Barcelona will not renew a single tourist apartment licence in the Eixample, Gràcia or Sant Pere districts when the current permits expire in November 2028. Mayor Jaume Collboni confirmed the policy last year, and city hall is now enforcing it with inspection sweeps that have already flagged more than 4,700 unlicensed Airbnb-style listings since January. The number of legal short-term tourist flats in the city stands at roughly 10,101 — a figure the municipality intends to reduce to zero in residential zones over the next decade.
The timing matters. Barcelona's average monthly rent for a 70-square-metre flat hit €1,847 in the first quarter of 2026, according to the Col·legi d'Agents de la Propietat Immobiliària de Catalunya, a jump of 11 percent year-on-year. Younger residents are being pushed from Poblenou to Badalona, from the Raval to Santa Coloma de Gramenet. The housing crisis has become the defining local political issue, outpacing even the perennial friction between Generalitat and Madrid over Catalan fiscal autonomy.
How Barcelona Compares to Lisbon, Berlin and New York
Lisbon banned new short-term rental licences in 2023 but left tens of thousands of existing Alojamento Local permits intact, creating a two-tier market that housing advocates say has done little to slow displacement in Alfama and Mouraria. Berlin reintroduced its Zweckentfremdungsverbot — the misuse-of-housing law — with fines of up to €500,000 per infraction, yet enforcement has been patchy and court challenges have stalled dozens of cases. New York's Local Law 18, which since September 2023 requires hosts to register and be physically present during guest stays, has taken roughly 15,000 listings off platforms, but rents in Manhattan and Brooklyn have continued to climb regardless. Barcelona's approach is more categorical than any of these: the 2028 non-renewal deadline gives the market a fixed endpoint rather than a moving target.
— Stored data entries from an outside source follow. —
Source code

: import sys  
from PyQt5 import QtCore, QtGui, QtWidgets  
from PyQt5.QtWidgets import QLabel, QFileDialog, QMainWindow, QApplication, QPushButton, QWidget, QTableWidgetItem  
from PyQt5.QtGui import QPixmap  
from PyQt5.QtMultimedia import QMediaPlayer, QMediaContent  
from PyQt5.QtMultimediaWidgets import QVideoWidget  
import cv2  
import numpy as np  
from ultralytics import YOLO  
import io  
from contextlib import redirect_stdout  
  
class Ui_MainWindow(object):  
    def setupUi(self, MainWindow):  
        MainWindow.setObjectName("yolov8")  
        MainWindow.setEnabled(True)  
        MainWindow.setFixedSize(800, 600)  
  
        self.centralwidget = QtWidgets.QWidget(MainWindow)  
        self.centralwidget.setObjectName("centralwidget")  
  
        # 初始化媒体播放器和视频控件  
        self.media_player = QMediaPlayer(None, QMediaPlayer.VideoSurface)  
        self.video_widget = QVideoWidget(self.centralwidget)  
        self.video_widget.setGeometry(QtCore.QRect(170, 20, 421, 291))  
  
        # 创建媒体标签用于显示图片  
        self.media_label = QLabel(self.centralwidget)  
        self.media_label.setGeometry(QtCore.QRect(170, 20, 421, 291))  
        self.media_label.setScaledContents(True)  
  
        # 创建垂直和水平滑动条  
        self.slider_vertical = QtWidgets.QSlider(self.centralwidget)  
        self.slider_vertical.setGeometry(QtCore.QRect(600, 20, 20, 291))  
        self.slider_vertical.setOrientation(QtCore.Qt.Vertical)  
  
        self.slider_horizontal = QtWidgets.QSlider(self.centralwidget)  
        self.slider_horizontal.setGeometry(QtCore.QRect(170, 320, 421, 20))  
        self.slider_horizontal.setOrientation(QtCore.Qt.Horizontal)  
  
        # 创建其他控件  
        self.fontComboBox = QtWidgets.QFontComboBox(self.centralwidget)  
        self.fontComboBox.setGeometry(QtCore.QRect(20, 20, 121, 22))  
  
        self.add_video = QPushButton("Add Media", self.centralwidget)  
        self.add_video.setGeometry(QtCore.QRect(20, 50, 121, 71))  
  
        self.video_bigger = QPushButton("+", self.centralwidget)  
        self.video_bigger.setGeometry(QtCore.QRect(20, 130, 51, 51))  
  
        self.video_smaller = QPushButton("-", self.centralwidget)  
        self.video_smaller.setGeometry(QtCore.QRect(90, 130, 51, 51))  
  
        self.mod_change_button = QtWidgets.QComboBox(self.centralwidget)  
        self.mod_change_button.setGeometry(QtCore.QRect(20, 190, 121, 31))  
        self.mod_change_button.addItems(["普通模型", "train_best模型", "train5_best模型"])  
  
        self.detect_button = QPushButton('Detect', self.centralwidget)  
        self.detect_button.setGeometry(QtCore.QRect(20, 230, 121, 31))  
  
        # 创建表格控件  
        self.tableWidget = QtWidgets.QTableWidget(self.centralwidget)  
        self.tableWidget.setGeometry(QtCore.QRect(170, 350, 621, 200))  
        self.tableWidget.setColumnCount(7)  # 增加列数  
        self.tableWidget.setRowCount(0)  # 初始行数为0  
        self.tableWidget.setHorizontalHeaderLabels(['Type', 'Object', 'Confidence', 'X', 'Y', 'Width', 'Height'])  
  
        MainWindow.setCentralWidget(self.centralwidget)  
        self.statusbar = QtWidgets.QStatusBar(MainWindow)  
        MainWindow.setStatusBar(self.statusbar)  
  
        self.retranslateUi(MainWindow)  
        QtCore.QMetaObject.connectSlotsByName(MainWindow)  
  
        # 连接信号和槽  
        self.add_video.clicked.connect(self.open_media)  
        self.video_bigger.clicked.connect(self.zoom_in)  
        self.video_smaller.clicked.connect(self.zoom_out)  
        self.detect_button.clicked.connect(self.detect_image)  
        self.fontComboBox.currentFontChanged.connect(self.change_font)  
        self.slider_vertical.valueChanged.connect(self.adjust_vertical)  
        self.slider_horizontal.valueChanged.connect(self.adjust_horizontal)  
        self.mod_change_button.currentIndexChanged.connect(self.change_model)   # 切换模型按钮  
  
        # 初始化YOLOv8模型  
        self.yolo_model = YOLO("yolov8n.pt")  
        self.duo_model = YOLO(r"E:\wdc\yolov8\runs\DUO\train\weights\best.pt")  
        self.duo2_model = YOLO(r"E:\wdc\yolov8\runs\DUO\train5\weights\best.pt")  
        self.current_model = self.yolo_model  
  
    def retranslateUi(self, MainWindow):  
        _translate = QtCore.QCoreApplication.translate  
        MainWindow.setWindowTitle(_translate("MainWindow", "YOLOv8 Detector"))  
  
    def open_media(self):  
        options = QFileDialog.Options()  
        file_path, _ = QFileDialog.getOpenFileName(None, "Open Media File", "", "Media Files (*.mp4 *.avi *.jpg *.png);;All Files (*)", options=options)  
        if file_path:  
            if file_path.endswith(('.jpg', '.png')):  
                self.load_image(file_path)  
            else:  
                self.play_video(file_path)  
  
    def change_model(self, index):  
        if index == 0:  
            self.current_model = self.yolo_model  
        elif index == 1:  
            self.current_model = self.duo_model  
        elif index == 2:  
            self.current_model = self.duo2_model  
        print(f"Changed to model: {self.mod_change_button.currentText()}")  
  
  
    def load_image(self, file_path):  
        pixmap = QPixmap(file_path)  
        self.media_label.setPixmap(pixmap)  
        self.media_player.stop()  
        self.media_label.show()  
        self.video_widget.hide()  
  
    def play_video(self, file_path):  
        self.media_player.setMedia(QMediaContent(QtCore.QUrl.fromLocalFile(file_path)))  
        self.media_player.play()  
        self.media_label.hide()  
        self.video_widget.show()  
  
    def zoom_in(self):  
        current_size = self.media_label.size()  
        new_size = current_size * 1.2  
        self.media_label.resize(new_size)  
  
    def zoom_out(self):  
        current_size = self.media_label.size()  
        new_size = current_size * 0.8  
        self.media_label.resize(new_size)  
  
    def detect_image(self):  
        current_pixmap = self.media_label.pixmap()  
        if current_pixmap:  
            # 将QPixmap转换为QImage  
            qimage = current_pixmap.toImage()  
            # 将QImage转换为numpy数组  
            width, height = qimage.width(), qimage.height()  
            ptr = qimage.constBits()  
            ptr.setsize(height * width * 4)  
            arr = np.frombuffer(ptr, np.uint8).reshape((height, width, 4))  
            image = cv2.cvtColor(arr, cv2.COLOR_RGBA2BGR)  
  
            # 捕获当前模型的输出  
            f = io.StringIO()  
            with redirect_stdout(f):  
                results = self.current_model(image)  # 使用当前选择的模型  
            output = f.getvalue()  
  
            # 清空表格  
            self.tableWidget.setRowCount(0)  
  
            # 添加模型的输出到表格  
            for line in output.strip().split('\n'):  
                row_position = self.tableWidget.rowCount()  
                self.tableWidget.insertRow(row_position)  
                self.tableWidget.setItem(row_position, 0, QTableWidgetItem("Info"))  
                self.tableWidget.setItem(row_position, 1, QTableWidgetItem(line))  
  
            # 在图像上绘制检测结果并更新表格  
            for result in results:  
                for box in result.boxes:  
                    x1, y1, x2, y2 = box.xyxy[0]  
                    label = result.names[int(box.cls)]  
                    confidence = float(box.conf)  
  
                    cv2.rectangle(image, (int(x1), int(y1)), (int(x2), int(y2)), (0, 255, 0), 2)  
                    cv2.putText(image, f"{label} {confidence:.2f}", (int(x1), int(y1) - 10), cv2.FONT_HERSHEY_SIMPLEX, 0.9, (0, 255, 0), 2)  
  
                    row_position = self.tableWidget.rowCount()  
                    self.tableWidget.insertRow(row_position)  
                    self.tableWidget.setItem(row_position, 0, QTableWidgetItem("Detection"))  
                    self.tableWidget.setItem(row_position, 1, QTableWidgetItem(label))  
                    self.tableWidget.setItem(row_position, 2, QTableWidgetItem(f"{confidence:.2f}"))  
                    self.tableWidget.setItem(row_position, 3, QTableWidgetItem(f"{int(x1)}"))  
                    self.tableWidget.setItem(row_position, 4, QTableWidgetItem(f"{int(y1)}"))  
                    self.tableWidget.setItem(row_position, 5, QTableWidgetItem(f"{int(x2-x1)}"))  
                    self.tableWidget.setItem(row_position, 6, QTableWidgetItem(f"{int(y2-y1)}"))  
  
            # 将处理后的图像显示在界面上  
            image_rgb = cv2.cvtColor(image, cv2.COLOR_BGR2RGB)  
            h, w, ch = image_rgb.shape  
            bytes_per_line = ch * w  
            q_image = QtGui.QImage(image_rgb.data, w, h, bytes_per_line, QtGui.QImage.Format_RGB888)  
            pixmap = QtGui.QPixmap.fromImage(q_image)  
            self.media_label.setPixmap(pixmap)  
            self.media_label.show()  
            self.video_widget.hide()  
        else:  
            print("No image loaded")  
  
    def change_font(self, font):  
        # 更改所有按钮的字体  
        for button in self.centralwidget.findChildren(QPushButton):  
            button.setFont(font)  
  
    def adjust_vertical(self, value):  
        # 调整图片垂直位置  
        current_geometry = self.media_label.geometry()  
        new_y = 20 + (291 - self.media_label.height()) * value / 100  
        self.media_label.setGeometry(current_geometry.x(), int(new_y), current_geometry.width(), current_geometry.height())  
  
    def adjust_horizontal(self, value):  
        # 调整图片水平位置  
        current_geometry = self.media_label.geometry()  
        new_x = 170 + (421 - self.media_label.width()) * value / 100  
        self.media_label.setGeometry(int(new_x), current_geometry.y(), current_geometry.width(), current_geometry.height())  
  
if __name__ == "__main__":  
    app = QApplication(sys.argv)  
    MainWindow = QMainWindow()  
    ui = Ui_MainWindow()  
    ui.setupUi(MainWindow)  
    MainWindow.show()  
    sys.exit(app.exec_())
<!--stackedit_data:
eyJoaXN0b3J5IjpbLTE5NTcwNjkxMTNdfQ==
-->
The city is pairing the tourist-flat crackdown with a rent-control framework under Spain's 2023 Ley de Vivienda, which designates Barcelona and 139 other Catalan municipalities as zonas de mercado residencial tensionado — stressed residential market zones. Inside those zones, new rental contracts cannot exceed the price of the previous contract, and landlords with more than ten properties face an additional cap tied to an official index. The Institut Municipal d'Habitatge i Rehabilitació de Barcelona, the municipal housing body, says it has processed 3,200 complaints about above-cap contracts since the law took effect.
Progress is real but uneven. On Carrer de Consell de Cent in the Eixample, a two-bedroom flat that rented for €1,400 in 2021 is now being offered at €1,950 — technically within the law if the previous tenant paid a similar rate, but far beyond the reach of the nurses and teachers the city says it wants to keep. The Sindicat de Llogateres, the tenants' union, has documented more than 600 cases in 2026 alone where landlords are using renovation exemptions to reset contracts above the cap.
What Comes Next for Renters and Property Owners
City hall is pushing two additional levers. The first is a municipal purchase-option scheme under which Barcelona can exercise right of first refusal when residential buildings in protected zones go up for sale — a tool used six times already this year in the Sagrada Família and Sant Antoni neighbourhoods. The second is a proposed €100-million fund, to be negotiated with the Generalitat before the end of 2026, for converting empty commercial ground floors in the Nou Barris district into subsidised rental units.
For renters looking for relief now, the Institut Municipal d'Habitatge runs a free legal advice service at its office on Carrer del Bisbe Caçador, 4, and the Sindicat de Llogateres holds weekly drop-in sessions at the Ateneu Popular de 9 Barris every Tuesday from 18.00. Property owners with upcoming lease renewals should consult the official índex de referència de preus del lloguer published by the Generalitat before setting any new rate — violations carry fines of between €9,000 and €90,000 under the 2023 law. Barcelona's model is tougher than most comparable European cities have dared to try. Whether the political will holds long enough to matter is the question every renter in the Gràcia is asking right now.